The hospital chaplain joined us all in Dad’s room and said a few prayers according to Dad’s Episcopal background. As he spoke, I rested my hand on Dad’s, suddenly realizing that our hands looked the same, something I had never noticed before. I had often compared my hands to my mother’s, although she has long piano fingers that I never did. I was comforted, now, to come across a commonality with Dad that had escaped me. One last connection, I thought. A different way of saying goodbye since I was too late to do so before he…fell asleep. That last phone conversation would have to serve otherwise.

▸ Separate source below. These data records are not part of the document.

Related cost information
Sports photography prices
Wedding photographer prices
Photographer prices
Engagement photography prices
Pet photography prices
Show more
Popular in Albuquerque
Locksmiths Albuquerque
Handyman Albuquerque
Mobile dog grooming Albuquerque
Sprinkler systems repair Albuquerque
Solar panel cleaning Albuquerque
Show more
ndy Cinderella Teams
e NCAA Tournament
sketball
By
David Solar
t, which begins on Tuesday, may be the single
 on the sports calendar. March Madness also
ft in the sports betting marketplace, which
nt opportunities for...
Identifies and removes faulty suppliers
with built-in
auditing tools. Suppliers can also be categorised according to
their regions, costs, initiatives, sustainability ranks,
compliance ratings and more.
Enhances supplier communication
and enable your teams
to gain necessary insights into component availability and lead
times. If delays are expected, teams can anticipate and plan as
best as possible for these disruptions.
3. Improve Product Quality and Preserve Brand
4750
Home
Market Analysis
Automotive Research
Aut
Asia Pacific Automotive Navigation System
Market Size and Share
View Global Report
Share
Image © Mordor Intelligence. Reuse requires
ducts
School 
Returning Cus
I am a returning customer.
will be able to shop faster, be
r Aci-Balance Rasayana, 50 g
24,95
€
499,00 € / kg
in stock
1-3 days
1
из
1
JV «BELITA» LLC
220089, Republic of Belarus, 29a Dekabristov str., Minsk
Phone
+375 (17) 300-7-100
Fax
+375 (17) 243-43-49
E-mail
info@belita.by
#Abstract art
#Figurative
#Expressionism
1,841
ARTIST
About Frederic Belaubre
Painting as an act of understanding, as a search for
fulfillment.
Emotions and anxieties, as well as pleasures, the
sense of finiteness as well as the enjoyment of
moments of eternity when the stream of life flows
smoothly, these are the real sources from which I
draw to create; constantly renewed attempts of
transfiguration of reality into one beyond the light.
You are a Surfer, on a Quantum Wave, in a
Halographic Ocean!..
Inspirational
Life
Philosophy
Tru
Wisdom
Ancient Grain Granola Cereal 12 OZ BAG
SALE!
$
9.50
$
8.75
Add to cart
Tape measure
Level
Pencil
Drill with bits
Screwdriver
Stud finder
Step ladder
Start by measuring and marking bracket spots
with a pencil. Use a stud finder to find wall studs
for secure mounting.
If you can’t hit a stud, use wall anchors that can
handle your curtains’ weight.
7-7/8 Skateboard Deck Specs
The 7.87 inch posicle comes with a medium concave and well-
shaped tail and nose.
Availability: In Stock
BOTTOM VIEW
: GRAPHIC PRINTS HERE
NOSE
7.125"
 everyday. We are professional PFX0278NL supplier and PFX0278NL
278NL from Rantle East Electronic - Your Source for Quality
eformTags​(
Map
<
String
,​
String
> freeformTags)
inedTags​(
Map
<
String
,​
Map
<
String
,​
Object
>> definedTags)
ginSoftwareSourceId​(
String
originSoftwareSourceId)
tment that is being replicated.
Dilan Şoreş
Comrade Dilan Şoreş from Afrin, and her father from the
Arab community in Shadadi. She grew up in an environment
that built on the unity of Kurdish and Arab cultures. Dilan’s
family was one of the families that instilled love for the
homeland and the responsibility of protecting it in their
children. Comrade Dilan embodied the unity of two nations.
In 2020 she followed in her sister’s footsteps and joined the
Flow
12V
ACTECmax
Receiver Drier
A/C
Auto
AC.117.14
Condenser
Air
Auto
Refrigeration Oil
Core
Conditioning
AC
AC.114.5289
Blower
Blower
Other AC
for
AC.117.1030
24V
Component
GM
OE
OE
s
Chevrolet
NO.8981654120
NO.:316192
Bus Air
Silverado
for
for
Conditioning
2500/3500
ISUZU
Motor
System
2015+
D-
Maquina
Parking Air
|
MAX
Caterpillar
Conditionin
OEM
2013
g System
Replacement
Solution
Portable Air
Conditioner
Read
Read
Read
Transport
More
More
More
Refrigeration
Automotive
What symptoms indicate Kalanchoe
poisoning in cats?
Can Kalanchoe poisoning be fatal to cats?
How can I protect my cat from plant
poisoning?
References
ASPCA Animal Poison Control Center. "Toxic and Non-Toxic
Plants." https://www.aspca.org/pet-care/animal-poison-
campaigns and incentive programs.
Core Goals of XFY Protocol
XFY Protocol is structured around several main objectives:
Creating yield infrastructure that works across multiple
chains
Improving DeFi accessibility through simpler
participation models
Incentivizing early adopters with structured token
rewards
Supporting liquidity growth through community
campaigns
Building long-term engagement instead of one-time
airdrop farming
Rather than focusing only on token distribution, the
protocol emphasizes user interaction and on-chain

When the chaplain was finished, we stepped aside while the nurses removed the tubes and wires from Dad. Tony and I each stood beside his bed. I decided to play a song on my phone, which had been Dad’s ringtone whenever he called me—“Hold Me, Jesus,” by Rich Mullins:
Well, sometimes my life just don’t make sense at all
When the mountains look so big,
And my faith just seems so small
So hold me Jesus,
Cause I’m shaking like a leaf
You have been King of my glory
Won’t You be my Prince of Peace
Surrender don’t come natural to me
I’d rather fight you for something
I don’t really want
Than to take what you give that I need
And I’ve beat my head against so many walls
Now I’m falling down, I’m falling on my knees
God, please
As it played, I watched Dad take his final breath. At the same exact time, a single tear fell down his left cheek where I stood. He was taking that first step into heaven and letting go of the world now behind him. And I had to smile. And cry too. It was 3:00pm.